§ EXTRACT TO READ
Several aspects come into play in the data collection process. The three most crucial aspects include: the cost of the selected data collection method; the accuracy of data collected; and the efficiency of data collection.

In regard to behavioural characteristics, it is generally recognised that face-to-face data deliver the best results, followed by telephone interviews and finally online quota survey. Interactive Voice Response & Short text Message (SMS) Pools are adequate only in very specific cases.

Interview incentives can be very effective to ensure a good response ratio.

Many guidelines are available such as:

Definition of household and relations with UNHR Registration case

Definition of households and relations with UNHCR Registration case

This concept is explained in details in the (Principles and Recommendations for Population and Housing Censuses.

The concept of household include those persons who live together and have communal arrangements concerning subsistence and other necessities of life, such as eating together. This implies therefore two important arrangements:

  • The household dwelling concept regards all persons living in a housing unit as belonging to the same household. According to this concept, there is one household per occupied housing unit. Therefore, the number of occupied housing units and the number of households occupying them are equal and the locations of the housing units and households are identical.

§ MATERIAL SHOWN

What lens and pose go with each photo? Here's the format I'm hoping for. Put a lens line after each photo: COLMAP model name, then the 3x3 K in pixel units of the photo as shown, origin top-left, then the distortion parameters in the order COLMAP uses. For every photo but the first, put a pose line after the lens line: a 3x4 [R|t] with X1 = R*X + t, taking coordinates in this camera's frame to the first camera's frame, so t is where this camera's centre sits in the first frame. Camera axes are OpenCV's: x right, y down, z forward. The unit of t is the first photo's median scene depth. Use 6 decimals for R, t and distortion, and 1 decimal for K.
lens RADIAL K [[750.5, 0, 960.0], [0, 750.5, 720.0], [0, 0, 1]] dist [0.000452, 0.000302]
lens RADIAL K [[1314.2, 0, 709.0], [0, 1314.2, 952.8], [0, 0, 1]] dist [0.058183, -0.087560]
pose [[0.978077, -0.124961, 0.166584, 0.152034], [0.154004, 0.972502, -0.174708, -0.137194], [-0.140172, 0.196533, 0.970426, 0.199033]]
...
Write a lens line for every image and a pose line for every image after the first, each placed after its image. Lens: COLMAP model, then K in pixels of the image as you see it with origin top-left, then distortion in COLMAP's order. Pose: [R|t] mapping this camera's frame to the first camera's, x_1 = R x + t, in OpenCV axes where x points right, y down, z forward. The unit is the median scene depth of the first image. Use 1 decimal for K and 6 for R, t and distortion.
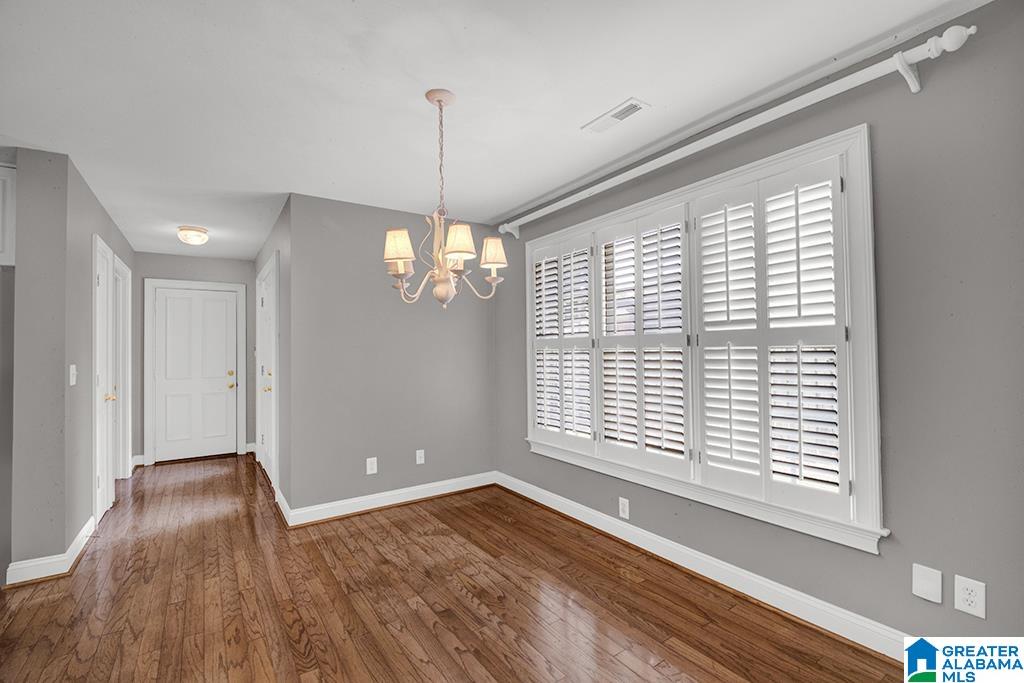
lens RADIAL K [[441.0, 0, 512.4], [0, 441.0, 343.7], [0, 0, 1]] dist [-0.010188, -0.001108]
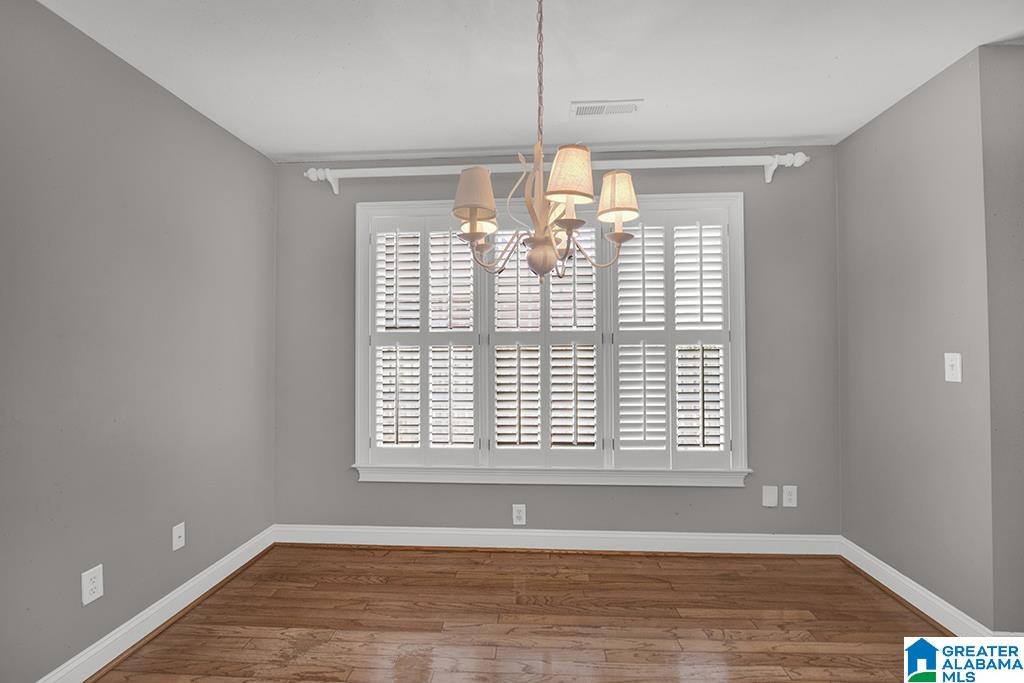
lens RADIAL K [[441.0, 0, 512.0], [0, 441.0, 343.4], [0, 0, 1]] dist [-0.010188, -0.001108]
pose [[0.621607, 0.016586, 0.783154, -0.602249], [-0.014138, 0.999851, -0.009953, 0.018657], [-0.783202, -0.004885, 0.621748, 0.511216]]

§ HOW TO COMPLETE THIS TASK
Reproduce the stretch from "Definition of household and" through "households are identical." in the text on data collection above, word for word.

§ ANSWER AREA
Definition of household and relations with UNHR Registration case

Definition of households and relations with UNHCR Registration case

This concept is explained in details in the (Principles and Recommendations for Population and Housing Censuses.

The concept of household include those persons who live together and have communal arrangements concerning subsistence and other necessities of life, such as eating together. This implies therefore two important arrangements:

  • The household dwelling concept regards all persons living in a housing unit as belonging to the same household. According to this concept, there is one household per occupied housing unit. Therefore, the number of occupied housing units and the number of households occupying them are equal and the locations of the housing units and households are identical.